Dearest,
I feel certain I am going mad again. I feel we can’t go through another of those terrible times. And I shan’t recover this time. I begin to hear voices, and I can’t concentrate. So I am doing what seems the best thing to do. You have given me the greatest possible happiness. You have been in every way all that anyone could be. I don’t think two people could have been happier till this terrible disease came. I can’t fight any longer. I know that I am spoiling your life, that without me you could work. And you will I know. You see I can’t even write this properly. I can’t read. What I want to say is I owe all the happiness of my life to you. You have been entirely patient with me and incredibly good. I want to say that – everybody knows it. If anybody could have saved me it would have been you. Everything has gone from me but the certainty of your goodness. I can’t go on spoiling your life any longer.
I don’t think two people could have been happier than we have been.
-Virginia Woolf’s suicide letter to her husband
While I hope never to experience the deep bouts of depression Virginia Woolf suffered, I can understand that letter to her husband. I can understand a woman, who is her own entity and in charge of her own feelings and life, wishing not to hurt the man she loves. I believe she meant it when she said, “If anybody could have saved me it would have been you.”
Full disclosure: I’m not married. I have, however, been in a relationship for five years. And in these five years I’ve faced the strains that come with living with someone, changing with someone and compromising with someone on a daily basis. I know what it’s like to love someone more than you love yourself and at times, feel debilitating anger for someone you thought you had nothing but love for. I know what it’s like to fight and make up or, more aptly, fight and move on. I know what it’s like to build resentments and more importantly, let them go.
That being said, I still don’t know what it takes to have a good marriage. I may not know that until I’ve been married 30 plus years. Or maybe I’ll never know. I have some ideas of what will hurt it, lessons I’ve learned from almost destroying my own relationship. And lessons on things that saved it.
As I get older I realize the beauty of marriage isn’t in the passion, but in the simplicity. In the small ways people care for each other day after day. In the ways they grow to not only accept, but love the other’s flaws. In the small sacrifices they make for each other without realizing it.
Dear, there have been times when I have felt lacerated and broken beyond repair. But that does pass – and the fact that this precious central thing in my life, what I have with you, does remain gives me such courage and calm of mind.

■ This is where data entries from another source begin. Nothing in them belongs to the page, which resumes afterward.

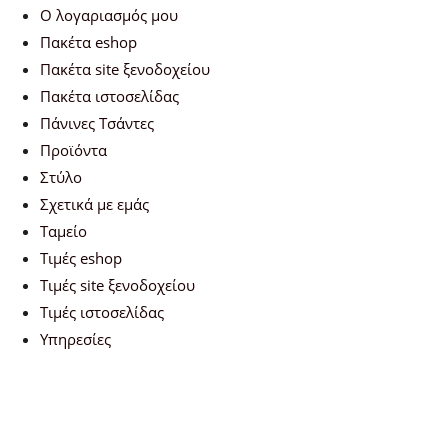
Ο λογαριασμός μου
Πακέτα eshop
Πακέτα site ξενοδοχείου
Πακέτα ιστοσελίδας
Πάνινες Τσάντες
Προϊόντα
Στύλο
Σχετικά με εμάς
Ταμείο
Τιμές eshop
Τιμές site ξενοδοχείου
Τιμές ιστοσελίδας
Υπηρεσίες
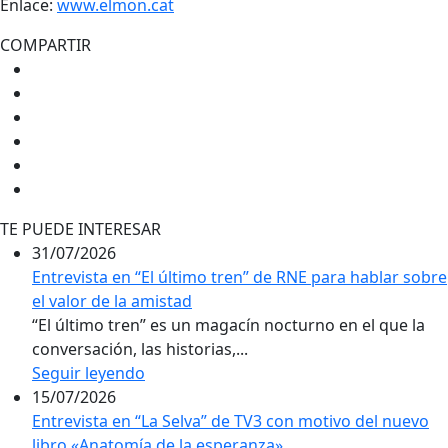
Enlace:
www.elmon.cat
COMPARTIR
TE PUEDE INTERESAR
31/07/2026
Entrevista en “El último tren” de RNE para hablar sobre
el valor de la amistad
“El último tren” es un magacín nocturno en el que la
conversación, las historias,...
Seguir leyendo
15/07/2026
Entrevista en “La Selva” de TV3 con motivo del nuevo
libro «Anatomía de la esperanza»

— Iris Murdoch from a letter to Philippa Foot
A good marriage is where both people feel like they’re getting the better end of the deal.
― Anne Lamott
I did not always think he was right nor did he always think I was right but we were each the person the other trusted.
— Joan Didion
The real marriage of true minds is for any two people to possess a sense of humor or irony pitched in exactly the same key, so that their joint glances on any subject cross like inter-arching searchlights.
― Edith Wharton
A trustworthy marriage has weathered temptation and anger and jealousy, resentment, self-righteousness and a little bit of selfishness. When you get over and get through that, then maybe you can see the light to love
— Ruby Dee
You are in my blood. I can’t help it. We can’t be anywhere except together.
— Francesca Lia Block
We had terrible fights. But there was never anything that happened, no matter how incredible it might seem, that we didn’t forgive each other for or agree to let go. Ossie and I both finally understood that there wasn’t any reason we could come up with to ever leave each other.
— Ruby Dee
I know enough to know that no woman should ever marry a man who hated his mother.
― Martha Gellhorn
Sexiness wears thin after awhile and beauty fades, but to be married to a man who makes you laugh every day, ah, now that is a treat.
― Joanne Woodward
My husband and I have never considered divorce… murder sometimes, but never divorce.
― Joyce Brothers
We get together on the basis of our similarities; we grow on the basis of our differences.
― Virginia Satir
Marriage is not a noun; it’s a verb. It isn’t something you get. It’s something you do. It’s the way you love your partner every day.
― Barbara De Angelis
Chains do not hold a marriage together. It is threads, hundreds of tiny threads, which sew people together through the years.
― Simone Signoret
A good marriage is different to a happy marriage.
― Debra Winger
People ask what the secret of a happy marriage is. If there is one, it’s ‘don’t talk about it.’
― Jane Asher
If you have a caring life partner, you help the other person when that person needs it. I had a life partner who thought my work was as important as his, and I think that made all the difference for me.
– Ruth Bader Ginsburg
Writing is like getting married. One should never commit oneself until one is amazed at one’s luck.
―
We are told that people stay in love because of chemistry, or because they remain intrigued with each other, because of many kindnesses, because of luck. But part of it has got to be forgiveness and gratefulness.